Dearest Collectors,
Warning: Before I launch into my latest bout of ruminations, I want to caution you that I will be discussing depression and mental wellness in this article, including a brief mention of suicidal thoughts. If that doesn’t suit your fancy, I suggest returning to our main page and finding another article more to your tastes. I also want it to be known that I am not a mental health professional, and while I can empathize and offer a supporting shoulder if you think you have SAD or another form of disorder, I do urge you to speak with a doctor or therapist who has had proper training about your emotional and mental health.
That said, let’s talk about the holiday blues.
S.A.D.
The ‘holiday spirit’ has never come easy to me.

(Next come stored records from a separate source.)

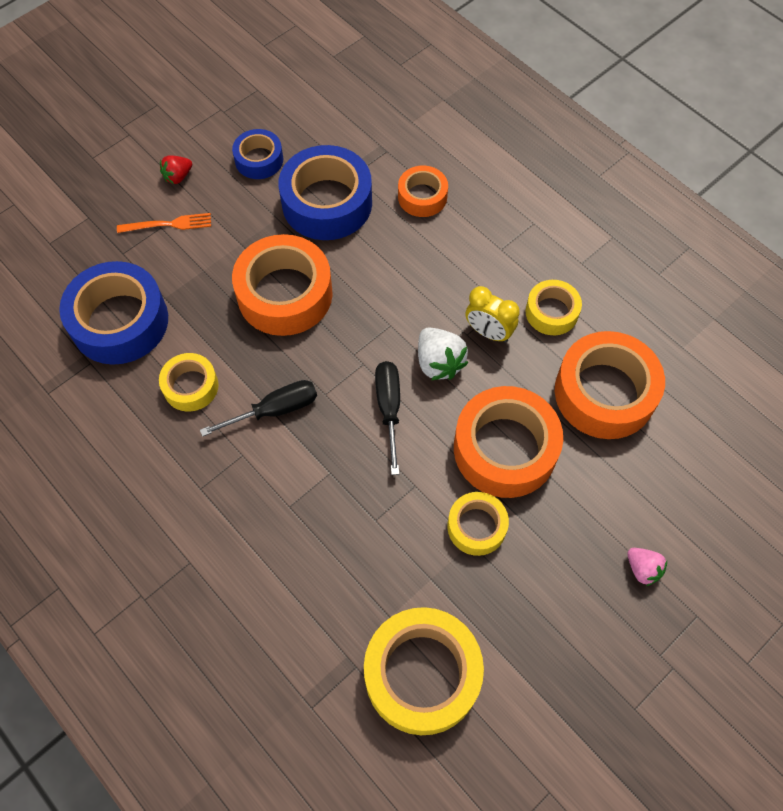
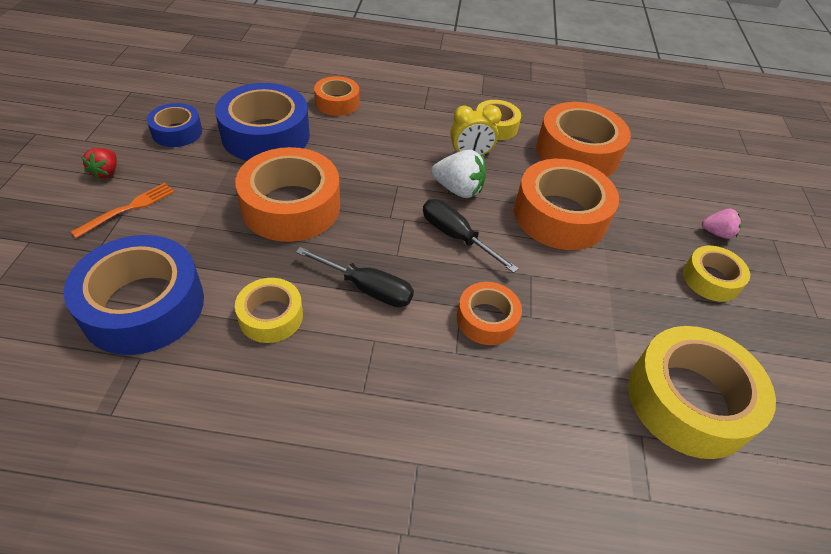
camera: 45 degrees left, 15 degrees down
(275, 410) = (368, 289): black screwdriver -> black screwdriver turned 90 degrees clockwise
(338, 497) = (486, 319): none -> orange tape
(476, 527) = (600, 273): yellow tape -> yellow tape (711, 279)

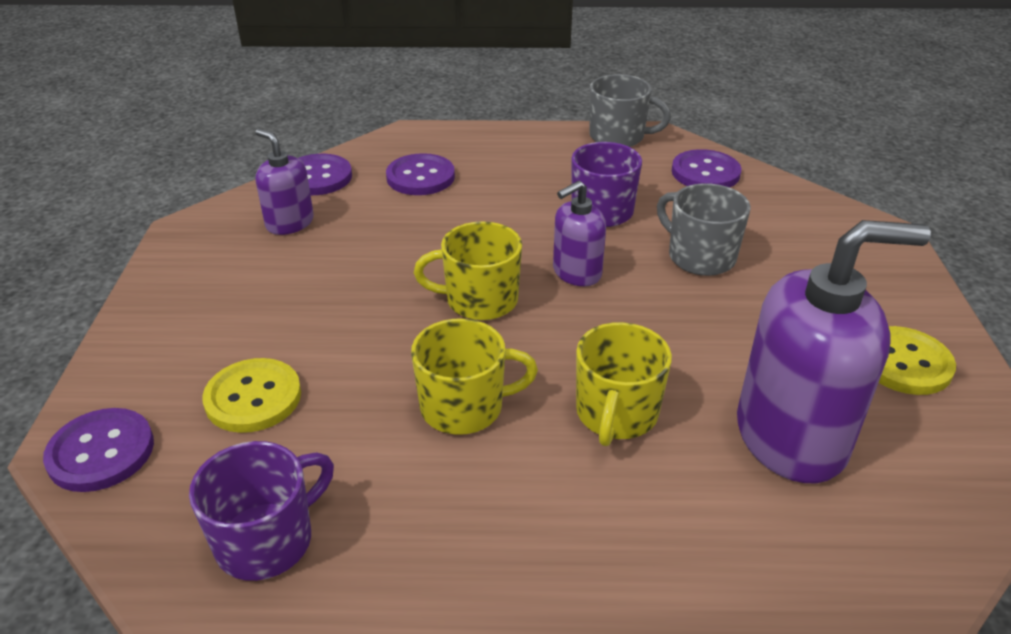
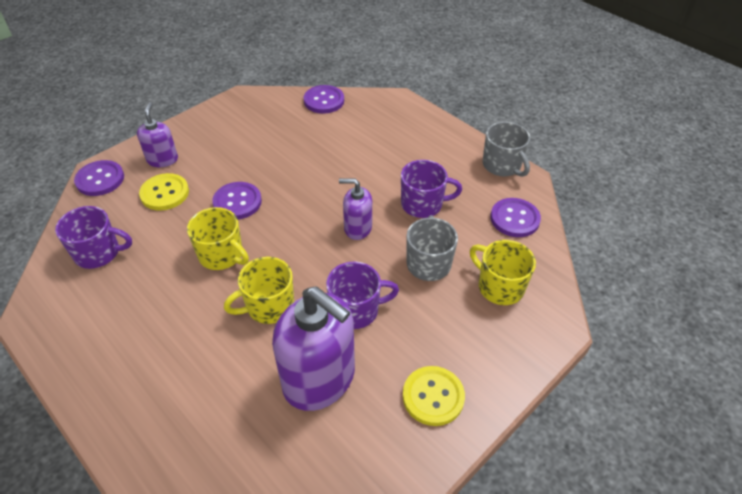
camera: 45 degrees right, 10 degrees up
(289, 223) = (281, 119): purple soap dispenser -> purple soap dispenser (162, 159)
(420, 177) = (367, 128): purple button -> purple button (237, 202)
(480, 300) = (297, 211): yellow mug -> yellow mug (499, 287)
(709, 346) = (356, 310): none -> purple mug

When Halloween is done, and the world turns to Christmas lights and carols in every store, I tend to withdraw. I prefer solitude, I find it more difficult to wake up in the morning, and I rotate between eating too much and too little. I’ve been like this for years, since my early teens, and every year my family will tease me about my ‘holiday blues’ or call me a ‘Grinch.’
I thought I just didn’t try hard enough to like the holidays, so I over-compensated by buying more presents, making more cookies, and watching more Christmas films. I thought it would cure my lack of holiday cheer, but nothing quite got rid of that lingering emptiness that started in the fall and stayed until after my birthday in February. For over a decade, I just assumed that I wasn’t embracing the holidays fully, and that I just didn’t care enough about my birthday because I didn’t want to celebrate. Every year, it got a little bit worse, and at my lowest point, during one bleak January, I seriously contemplated suicide.

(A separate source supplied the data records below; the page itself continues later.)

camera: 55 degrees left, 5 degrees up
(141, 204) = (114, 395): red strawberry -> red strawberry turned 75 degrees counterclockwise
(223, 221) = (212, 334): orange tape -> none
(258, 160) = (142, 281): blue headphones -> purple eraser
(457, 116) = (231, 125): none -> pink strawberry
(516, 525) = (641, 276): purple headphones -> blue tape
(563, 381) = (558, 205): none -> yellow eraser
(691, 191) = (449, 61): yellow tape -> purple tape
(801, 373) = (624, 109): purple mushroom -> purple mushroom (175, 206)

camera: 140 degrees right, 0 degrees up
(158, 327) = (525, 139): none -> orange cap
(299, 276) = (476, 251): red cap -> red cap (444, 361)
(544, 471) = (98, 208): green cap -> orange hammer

And then I learned about S.A.D. Seasonal Affective Disorder.
According to the Mayo Clinic, S.A.D. is a “a type of depression that’s related to changes in seasons — SAD begins and ends at about the same times every year.” Most commonly, people are affected during the winter months, and most often if they live far away from the equator. However, this doesn’t mean that people who live in warm, mild-tempered climates like me are immune. S.A.D. can affect anyone, but not everyone knows what to look for and brush it off, as my family did, as “holiday blues.”

It took me quite a few years to figure out that I was probably one of the people who yearly faced S.A.D. I was 21, and I had just returned from a year abroad in France, and that winter in Europe was one of the roughest that I’ve ever had because there were months when the mountain I lived on was covered in gloom and fog, and the weather was so miserable that my mood reflected it. I was describing this to a friend, who told me that it sounded like I was affected by S.A.D. I set to researching about it, and the next year as I was back home, when the California sunshine slipped away to fog and rain, I kept track of my mood changes, and paid attention to the patterns of my emotional stability. The next spring, I met with my doctor and explained to him what I’d experienced and my suspicions, and the next fall, I went into the colder seasons more prepared for the change in mentality that I knew I was going to experience sometimes.

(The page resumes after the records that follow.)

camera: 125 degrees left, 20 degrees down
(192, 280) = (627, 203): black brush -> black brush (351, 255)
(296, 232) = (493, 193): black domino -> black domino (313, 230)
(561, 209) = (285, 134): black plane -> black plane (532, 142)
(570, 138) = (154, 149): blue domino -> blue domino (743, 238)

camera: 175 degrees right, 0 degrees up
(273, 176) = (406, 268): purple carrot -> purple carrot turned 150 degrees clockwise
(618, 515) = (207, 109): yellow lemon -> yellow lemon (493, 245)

There are many reasons why S.A.D. happens, but probably the most simple explanation is just that humans need sunlight to thrive. There’s a reason we describe the weather as “gloomy”, after all.
If you’re S.A.D., talk about it.
I come from a community and family that ignores the ‘invisible illnesses’ such as Seasonal Affective Disorder, and my mother’s advice to ‘pray about it’ didn’t do much to lessen the effects of depression. I am lucky that I had friends who recognized my struggle and gave me the support I needed (they still do).
There are quite a few ways to manage S.A.D. Some people spend more time outdoors in the sunlight, some exercise more, some focus more on their hobbies, and other seek professional help. Me? Every year, when the Christmas lights go up, I make a choice: I’m going to make it to next Christmas. I wake up every day, make that choice, and it helps on the really bad days. On my doctor’s recommendation, I also need to spend more time in the sun, so I walk, I open the blinds in my office, and I try to be more active during the daytime. Some days are still a struggle, and when those days come, I find someone to talk to.
I know this is a bit of a somber topic to write about so close to the holidays, but I figure that there’s at least one person like me, dreading the holidays every year, making sorry excuses to ditch out of social responsibilities, and wasting too many hours staring at a blank ceiling. I know what’s it’s like to be behind a closed door, simultaneously achingly lonely yet also craving solitude. That hollow feeling you have right in the center of your chest? It might be more than you being a bit short on holiday cheer.
Soon, we’ll be ringing in a New Year, but if you think that you may be experiencing S.A.D. I encourage you to make a resolution to find help before 2019. It is said that around 10 million people in the U.S. are affected, and even more around the world, so even though it may feel like it: you are not alone.